E Charlie Hebdo allora?
Eh… Charlie Hebdo. Fortunatamente alcune cose di Charlie le avevo criticate prima che succedesse la tragedia e questo da una parte mi ha un po’ salvato, poiché il criticare dopo sarebbe stato come effettuare una forma di sciacallaggio. Ma ci sono alcune premesse da fare: ognuno può scrivere e dire ciò che vuole liberamente, non va chiuso niente, io sono per la libertà di  di stampa e di espressione; però in Francia c’è un’altra tradizione satirica e hanno anche un concetto di libertà stessa, diverso da chiunque altro. Odio quell’atteggiamento becero che c’è stato su Charlie Hebdo dopo la pubblicazione delle copertine sul terremoto di Amatrice. Nel senso io ho capito benissimo qual era il loro senso e la denuncia che stavano muovendo, reagire con frasi “antifrancesi” riesumando vecchie asce di guerra mi sembra sciocco.

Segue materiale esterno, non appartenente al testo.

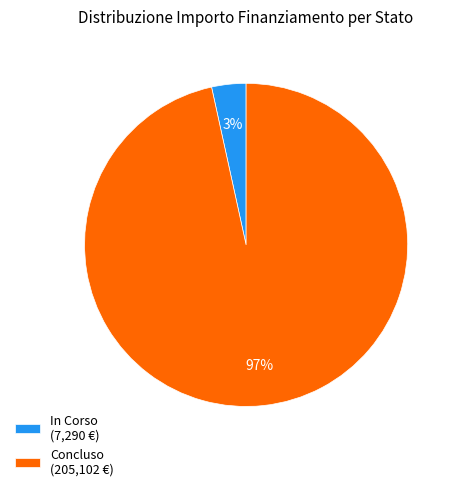

Do Concluso (205,102 €) and In Corso (7,290 €) together represent more than half of the pie?

Yes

Sicuramente è interessante vedere il voltagabbanismo dell’opinione pubblica. La reazione di solidarietà dopo gli attentati del 2015, con le orde dei “#JesuisCharlie”, e poi si arriva all’estate del 2016 ed è tutto dimenticato. Un’inversione notevole non trova? Questo non fa altro che confermare quanto aveva già precedentemente detto, il criterio della distanza: finché l’oggetto della satira è lontano va tutto bene, poi quando ad essere colpito è il mio vicino di casa, le cose cambiano un pochino. Io vedo ipocrisia.

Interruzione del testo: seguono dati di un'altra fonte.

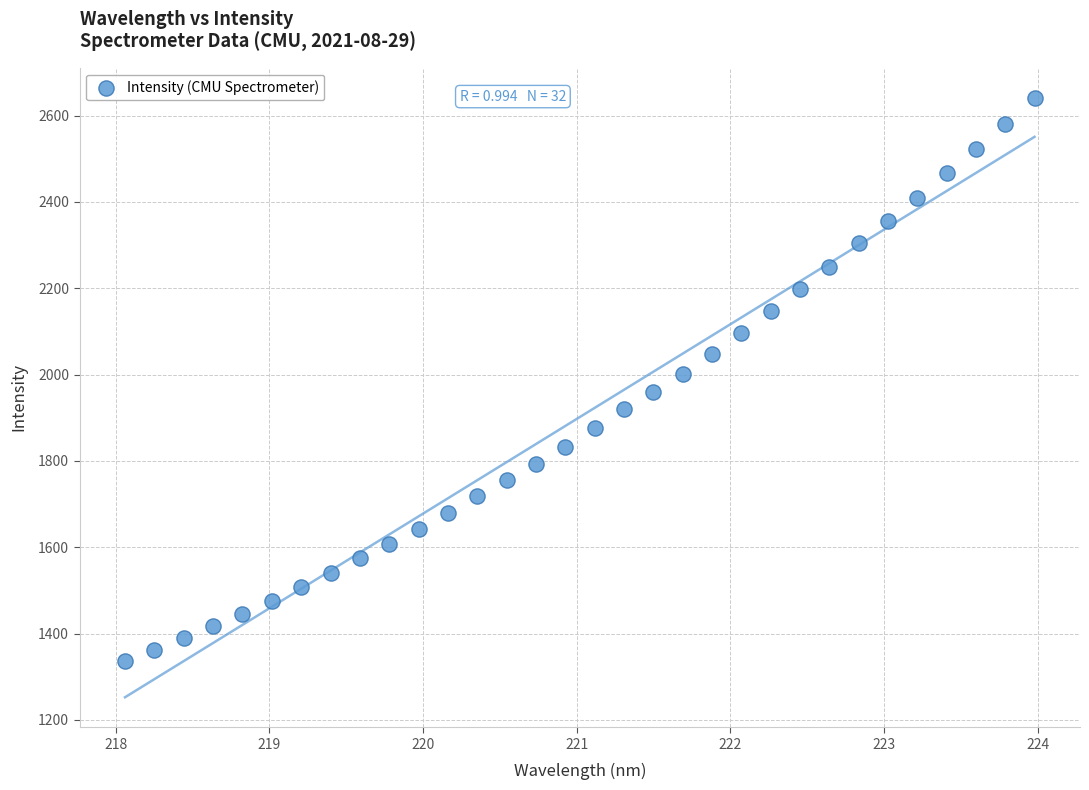

What is the range of Y values (max minus min)?

1304.9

Esattamente! Che poi lì la critica non era sui terremotati, ma su chi aveva costruito. Io sono spesso d’accordo con l’obbiettivo di quelle vignette, ma dissento dalla forma usata da Hebdo, io ho un’altra tecnica. Prima di fare una vignetta secondo me si dovrebbe domandare: è satira? Chi sto colpendo? Qual è il mio obbiettivo? Non si può parlare del buongusto dato che è la cosa più opinabile del mondo. La satira è una cosa, lo sberleffo, la presa in giro, il razzismo è un’altra. Mi ricordo l’episodio di quelle vignette danesi (comparse sul quotidiano “Jyllands-Posten” nel 2005 ndr.) che suscitarono tanto scalpore agli inizi degli anni 2000 e che furono riprese anche in maniera becera da Calderoli suscitando un tumulto politico ed istituzionale non indifferente. Tutti hanno difeso quelle vignette, io no e anche Vauro devo dire, per me quelle erano delle prese per in giro senza senso. Mi hanno ricordato i manifesti nazisti delle leggi razziali, le caricature stereotipate sugli ebrei. Qual era l’obbiettivo? Lo scopo della satira è quello di colpire il potere, qualsiasi tipo di potere, religioso, politico o altro. Lì cosa vai a fare? Vai a colpire i disperati, popolazioni vessate dalle bombe occidentali giorno e notte, che vedono nell’islam la loro unica ragione di vita e speranza. Bisogna sempre chiarire prima di scrivere, di disegnare, qual è il tuo obbiettivo.

Ringrazio Biani  per la disponibilità e la sincerità che mi ha mostrato. Ognuno ha le proprie idee, certo è che il politically correct costituisce uno dei terreni di scontro degli ultimi anni. Il sottile confine che esiste tra lo sciacallaggio e la notizia, tra la denuncia e la mancanza di rispetto, restano questioni aperte. Forse come i vignettisti, prima di agire, dovremmo domandarci: è veramente giusto e utile ciò che sto facendo?